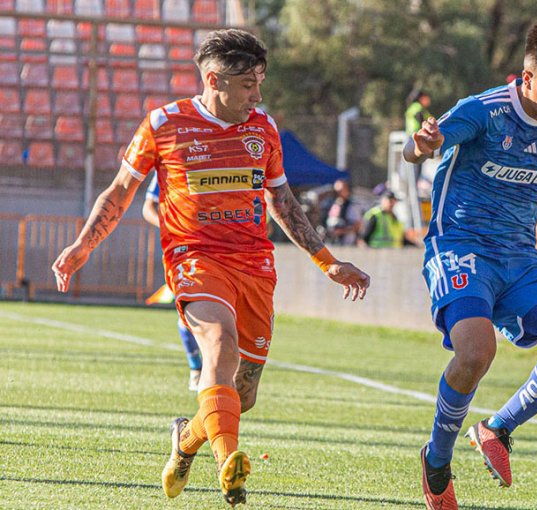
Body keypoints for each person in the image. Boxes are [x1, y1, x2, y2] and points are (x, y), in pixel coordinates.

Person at [50, 29, 370, 506]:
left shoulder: (263, 127)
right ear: (214, 79)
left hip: (255, 265)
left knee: (244, 392)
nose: (257, 95)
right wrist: (83, 244)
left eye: (261, 83)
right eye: (247, 85)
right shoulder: (163, 123)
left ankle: (186, 440)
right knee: (219, 343)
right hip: (194, 258)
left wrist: (327, 261)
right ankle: (230, 467)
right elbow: (120, 192)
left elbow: (281, 199)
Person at [403, 20, 537, 510]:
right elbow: (421, 148)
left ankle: (497, 428)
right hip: (459, 246)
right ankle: (437, 459)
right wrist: (423, 144)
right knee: (476, 352)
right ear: (526, 76)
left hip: (519, 259)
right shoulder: (483, 111)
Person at [142, 173, 203, 391]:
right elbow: (148, 207)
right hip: (183, 252)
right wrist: (172, 226)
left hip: (222, 249)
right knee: (187, 311)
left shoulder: (221, 158)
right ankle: (196, 367)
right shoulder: (169, 161)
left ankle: (222, 372)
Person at [322, 179, 363, 245]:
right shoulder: (331, 204)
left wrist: (342, 231)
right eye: (336, 190)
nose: (338, 193)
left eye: (341, 190)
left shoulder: (352, 206)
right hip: (332, 243)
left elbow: (358, 226)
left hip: (347, 245)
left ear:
..........
▸ Task requirements
Work through the data above line by line and give the number of lines in which "elbow" occurs. Add nothing else.

▸ Exercise solution
5